**任务说明:**
请从材料的第一行开始逐字照抄，抄到含有“picture [1437, 2, 1610, 41]”的那一行为止，这一行也要抄上。

**材料清单:**
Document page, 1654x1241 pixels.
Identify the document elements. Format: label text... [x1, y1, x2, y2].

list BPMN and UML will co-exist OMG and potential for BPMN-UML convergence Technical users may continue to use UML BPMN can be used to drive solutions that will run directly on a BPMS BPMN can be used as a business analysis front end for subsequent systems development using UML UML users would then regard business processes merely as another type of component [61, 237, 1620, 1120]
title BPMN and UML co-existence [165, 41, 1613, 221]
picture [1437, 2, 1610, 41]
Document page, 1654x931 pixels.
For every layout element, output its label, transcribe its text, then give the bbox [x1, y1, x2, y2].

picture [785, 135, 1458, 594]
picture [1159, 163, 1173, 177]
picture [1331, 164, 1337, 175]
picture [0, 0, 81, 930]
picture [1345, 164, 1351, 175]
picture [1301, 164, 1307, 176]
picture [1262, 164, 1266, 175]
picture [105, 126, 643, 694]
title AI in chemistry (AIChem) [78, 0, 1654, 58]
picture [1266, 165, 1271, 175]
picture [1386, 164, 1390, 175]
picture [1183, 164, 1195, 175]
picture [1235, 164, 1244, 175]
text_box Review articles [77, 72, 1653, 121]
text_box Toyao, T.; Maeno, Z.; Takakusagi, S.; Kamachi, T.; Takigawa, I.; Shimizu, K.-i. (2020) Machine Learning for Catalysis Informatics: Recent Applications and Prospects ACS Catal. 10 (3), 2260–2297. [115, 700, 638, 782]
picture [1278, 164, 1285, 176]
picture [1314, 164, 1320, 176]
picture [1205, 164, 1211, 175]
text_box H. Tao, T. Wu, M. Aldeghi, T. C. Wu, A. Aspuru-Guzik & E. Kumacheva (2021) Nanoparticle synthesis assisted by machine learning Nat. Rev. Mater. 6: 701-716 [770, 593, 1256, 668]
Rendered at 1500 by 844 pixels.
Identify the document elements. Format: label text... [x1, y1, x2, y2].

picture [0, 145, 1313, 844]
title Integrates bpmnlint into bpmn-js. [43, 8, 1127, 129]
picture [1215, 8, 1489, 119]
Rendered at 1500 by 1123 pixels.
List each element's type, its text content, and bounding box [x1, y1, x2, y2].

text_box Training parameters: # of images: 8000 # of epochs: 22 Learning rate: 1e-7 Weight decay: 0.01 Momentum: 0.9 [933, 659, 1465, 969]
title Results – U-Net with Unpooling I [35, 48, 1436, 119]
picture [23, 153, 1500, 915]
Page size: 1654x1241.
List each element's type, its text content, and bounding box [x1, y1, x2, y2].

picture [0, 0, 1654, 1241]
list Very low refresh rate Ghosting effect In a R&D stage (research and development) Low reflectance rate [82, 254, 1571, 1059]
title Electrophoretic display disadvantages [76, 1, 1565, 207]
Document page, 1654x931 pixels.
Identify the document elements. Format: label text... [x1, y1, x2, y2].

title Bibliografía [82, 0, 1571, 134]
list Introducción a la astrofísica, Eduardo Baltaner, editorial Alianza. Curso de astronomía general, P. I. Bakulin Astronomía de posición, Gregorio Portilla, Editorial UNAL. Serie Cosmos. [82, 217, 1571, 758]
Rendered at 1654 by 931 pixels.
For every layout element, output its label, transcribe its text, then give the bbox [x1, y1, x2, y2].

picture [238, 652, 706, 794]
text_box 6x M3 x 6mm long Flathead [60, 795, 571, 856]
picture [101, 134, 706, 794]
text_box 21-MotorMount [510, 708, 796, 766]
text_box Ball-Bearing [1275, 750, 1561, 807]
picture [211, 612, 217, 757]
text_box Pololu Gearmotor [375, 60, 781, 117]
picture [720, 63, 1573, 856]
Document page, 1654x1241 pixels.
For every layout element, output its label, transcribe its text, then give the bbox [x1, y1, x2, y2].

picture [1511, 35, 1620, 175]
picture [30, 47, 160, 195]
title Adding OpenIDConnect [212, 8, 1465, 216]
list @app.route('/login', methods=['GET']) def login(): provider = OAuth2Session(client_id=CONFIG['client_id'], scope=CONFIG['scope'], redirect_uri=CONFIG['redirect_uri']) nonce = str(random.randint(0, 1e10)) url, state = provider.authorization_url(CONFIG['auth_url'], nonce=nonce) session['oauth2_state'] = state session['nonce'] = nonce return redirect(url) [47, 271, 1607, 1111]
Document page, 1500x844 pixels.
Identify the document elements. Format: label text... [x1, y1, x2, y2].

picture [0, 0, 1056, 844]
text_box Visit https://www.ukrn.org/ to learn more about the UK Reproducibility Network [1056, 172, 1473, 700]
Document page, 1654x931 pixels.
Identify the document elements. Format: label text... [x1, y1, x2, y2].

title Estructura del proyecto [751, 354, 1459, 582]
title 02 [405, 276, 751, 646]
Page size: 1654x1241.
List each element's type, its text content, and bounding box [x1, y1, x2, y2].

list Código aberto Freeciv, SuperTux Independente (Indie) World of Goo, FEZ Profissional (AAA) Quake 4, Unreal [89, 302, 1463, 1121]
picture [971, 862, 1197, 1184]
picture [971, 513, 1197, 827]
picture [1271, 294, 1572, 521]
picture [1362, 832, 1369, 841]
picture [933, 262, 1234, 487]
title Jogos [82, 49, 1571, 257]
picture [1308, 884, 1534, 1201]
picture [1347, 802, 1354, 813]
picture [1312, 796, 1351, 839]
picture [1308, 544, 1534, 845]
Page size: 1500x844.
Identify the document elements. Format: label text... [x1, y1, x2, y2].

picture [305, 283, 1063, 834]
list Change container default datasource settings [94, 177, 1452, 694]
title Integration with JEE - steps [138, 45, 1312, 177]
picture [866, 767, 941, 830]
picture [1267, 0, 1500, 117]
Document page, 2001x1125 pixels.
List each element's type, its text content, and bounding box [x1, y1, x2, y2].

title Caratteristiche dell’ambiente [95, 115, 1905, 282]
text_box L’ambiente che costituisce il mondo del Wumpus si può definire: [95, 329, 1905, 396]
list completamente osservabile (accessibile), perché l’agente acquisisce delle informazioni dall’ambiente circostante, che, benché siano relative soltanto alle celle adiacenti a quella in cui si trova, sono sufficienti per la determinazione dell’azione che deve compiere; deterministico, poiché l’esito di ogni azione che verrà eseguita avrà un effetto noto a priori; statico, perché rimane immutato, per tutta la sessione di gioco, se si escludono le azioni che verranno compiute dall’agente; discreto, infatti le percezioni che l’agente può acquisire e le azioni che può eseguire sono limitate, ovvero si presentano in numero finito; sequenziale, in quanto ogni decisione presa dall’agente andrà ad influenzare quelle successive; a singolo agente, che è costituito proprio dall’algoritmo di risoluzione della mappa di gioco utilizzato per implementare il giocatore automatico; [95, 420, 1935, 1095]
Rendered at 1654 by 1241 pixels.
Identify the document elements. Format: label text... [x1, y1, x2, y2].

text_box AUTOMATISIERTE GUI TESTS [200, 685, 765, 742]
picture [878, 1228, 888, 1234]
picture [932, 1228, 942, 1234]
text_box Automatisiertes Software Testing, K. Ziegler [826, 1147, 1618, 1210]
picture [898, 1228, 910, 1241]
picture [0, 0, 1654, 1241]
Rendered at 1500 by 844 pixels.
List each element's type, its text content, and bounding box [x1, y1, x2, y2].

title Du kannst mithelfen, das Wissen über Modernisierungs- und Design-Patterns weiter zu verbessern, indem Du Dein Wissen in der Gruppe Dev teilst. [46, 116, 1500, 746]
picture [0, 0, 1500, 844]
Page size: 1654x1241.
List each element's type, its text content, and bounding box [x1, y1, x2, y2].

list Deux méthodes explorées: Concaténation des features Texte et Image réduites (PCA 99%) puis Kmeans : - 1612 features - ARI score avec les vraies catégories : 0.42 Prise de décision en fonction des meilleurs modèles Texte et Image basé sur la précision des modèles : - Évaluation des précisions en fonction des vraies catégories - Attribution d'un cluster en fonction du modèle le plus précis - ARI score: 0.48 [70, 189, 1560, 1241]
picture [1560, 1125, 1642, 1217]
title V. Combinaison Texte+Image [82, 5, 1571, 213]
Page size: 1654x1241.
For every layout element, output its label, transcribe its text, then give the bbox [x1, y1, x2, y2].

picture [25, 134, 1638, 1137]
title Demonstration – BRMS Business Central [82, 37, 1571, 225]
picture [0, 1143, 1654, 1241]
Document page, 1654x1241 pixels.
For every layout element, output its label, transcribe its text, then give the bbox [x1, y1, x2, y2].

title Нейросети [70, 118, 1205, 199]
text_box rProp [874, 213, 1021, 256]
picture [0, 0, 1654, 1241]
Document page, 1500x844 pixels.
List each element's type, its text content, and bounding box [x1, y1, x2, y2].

**任务答案:**
Document page, 1654x1241 pixels.
Identify the document elements. Format: label text... [x1, y1, x2, y2].

list BPMN and UML will co-exist OMG and potential for BPMN-UML convergence Technical users may continue to use UML BPMN can be used to drive solutions that will run directly on a BPMS BPMN can be used as a business analysis front end for subsequent systems development using UML UML users would then regard business processes merely as another type of component [61, 237, 1620, 1120]
title BPMN and UML co-existence [165, 41, 1613, 221]
picture [1437, 2, 1610, 41]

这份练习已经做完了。